Following the meeting with the home minister and the assurances given, the planned protest march was called off with hope that the pledges would be fulfilled.

“I do have faith in the government that due and diligent actions would be taken to protect rights of Christians and every citizen of this country,” Sankar said. “I would certainly wait and see if all the assurances and promises made by the minister are translated into concrete actions and tangible results are achieved.”

Dayal said the desecration of the St. Alphonsa’s Church was the trigger for the protest, but that it was also meant as a cry against impunity enjoyed by police and the administrative apparatus in the matter of violence against religious minorities in various parts of the country.

“They total almost 150 in 2014 – just the ones we were able to document,” Dayal said. “The Hindu, hyper-nationalist, fundamentalist groups that carry out the violence are encouraged by the government’s silence. Politically they believe that [Prime Minister Narendra] Modi has come into power because of their hard work in the run-up to the elections in 2014, and that he is beholden to them and will not take any action against them.”
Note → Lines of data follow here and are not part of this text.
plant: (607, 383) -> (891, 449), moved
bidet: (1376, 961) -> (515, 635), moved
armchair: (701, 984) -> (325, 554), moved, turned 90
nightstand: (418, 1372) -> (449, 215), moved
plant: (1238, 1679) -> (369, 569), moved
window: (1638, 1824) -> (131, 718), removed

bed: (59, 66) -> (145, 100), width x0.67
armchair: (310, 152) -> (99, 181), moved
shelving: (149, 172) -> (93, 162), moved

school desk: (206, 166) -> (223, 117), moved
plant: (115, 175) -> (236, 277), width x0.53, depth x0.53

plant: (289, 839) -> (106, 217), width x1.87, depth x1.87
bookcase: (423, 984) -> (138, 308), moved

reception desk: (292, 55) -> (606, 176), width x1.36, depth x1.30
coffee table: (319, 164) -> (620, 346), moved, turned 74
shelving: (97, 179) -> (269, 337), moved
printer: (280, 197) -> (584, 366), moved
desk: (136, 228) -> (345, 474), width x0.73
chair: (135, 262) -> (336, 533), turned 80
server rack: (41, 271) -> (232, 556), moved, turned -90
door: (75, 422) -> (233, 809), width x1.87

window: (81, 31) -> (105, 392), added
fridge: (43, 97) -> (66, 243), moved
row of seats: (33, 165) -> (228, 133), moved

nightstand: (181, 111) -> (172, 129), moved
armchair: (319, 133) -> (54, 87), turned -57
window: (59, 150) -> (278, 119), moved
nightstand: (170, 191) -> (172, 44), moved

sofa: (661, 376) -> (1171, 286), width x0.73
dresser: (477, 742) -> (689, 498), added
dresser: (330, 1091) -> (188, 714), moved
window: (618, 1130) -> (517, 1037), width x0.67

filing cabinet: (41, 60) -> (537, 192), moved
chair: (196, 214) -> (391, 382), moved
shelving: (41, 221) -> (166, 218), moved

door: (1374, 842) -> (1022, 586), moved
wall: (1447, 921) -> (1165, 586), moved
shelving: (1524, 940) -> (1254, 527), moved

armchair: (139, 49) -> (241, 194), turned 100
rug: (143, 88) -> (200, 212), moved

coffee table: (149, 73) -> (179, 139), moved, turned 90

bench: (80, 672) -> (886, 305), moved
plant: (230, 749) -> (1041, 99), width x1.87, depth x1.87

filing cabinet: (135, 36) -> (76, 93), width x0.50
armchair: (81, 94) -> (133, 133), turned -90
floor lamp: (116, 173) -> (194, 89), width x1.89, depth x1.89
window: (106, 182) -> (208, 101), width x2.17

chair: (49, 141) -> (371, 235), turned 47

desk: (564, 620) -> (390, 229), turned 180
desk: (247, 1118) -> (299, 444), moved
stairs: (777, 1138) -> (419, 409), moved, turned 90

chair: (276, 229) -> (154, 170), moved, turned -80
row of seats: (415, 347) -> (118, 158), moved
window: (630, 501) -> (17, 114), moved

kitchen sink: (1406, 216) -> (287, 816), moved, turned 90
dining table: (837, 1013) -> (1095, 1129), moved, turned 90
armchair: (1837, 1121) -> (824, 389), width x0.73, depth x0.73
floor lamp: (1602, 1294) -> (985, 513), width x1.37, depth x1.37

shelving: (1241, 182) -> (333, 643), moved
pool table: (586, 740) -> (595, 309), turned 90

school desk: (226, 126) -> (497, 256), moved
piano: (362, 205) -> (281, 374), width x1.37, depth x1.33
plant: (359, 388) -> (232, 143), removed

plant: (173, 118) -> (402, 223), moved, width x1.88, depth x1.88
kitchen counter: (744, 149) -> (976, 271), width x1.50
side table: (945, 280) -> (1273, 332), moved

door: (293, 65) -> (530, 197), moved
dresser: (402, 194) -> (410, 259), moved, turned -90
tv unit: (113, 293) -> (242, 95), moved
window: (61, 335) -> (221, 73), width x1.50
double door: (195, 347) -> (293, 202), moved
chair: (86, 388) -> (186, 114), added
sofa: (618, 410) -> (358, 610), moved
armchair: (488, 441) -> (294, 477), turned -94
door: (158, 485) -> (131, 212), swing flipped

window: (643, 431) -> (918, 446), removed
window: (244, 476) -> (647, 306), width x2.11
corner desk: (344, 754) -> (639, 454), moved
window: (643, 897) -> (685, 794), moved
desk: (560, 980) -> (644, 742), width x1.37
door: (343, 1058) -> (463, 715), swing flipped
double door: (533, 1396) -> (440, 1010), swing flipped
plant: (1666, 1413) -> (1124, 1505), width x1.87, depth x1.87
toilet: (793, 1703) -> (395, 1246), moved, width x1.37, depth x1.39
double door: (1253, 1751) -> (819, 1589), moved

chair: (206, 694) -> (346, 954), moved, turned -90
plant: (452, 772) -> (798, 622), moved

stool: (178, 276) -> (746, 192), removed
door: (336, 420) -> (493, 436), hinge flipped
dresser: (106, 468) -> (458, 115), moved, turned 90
He added that prime minister and his senior ministers, as well as the Bharatiya Janata Party (BJP) that heads the government alliance, is linked with the Hindu nationalist Rashtriya Swayamsevak Sangh.

“Mr. Modi’s silence has to be seen in this backdrop,” Dayal said.

Sankar said the number of attacks on Christians and church buildings has increased after the BJP came to power in May of last year.

“The attacks on churches in Delhi are unprecedented,” he said. “A clear pattern could be seen, as the churches were targeted and attacked after midnight and before daybreak on different directions on the outskirts of the city within a few weeks.”

On Dec. 1, 2014, when St. Sebastian’s Church was gutted by fire, police had initially dismissed it as the result of a short circuit. Following protests on Dec. 1 and 2, the governor of Delhi ordered a Special Investigation Team to probe the incident; a report has yet to be received.

The entire interior of the building was charred. There has been no information on promised police action, Christian leaders said. On Dec. 3, windows were smashed at the  Syro Malabar Catholic Church, Jasola, during Mass, leaving glass pieces on the altar. On Jan. 3, at the Church of the Resurrection, Rohini, statues were burned to ashes; police dismissed it as the result of a short circuit.

On Jan. 14, the grotto at Our Lady of Grace, Vikaspuri, was attacked. CCTV captured images of vandals, and police arrested three men who claimed they did it as a drunken prank. In the St. Alphonsa’s break-in on Tuesday, police initially tried to minimize it as “breaking into a residential house.”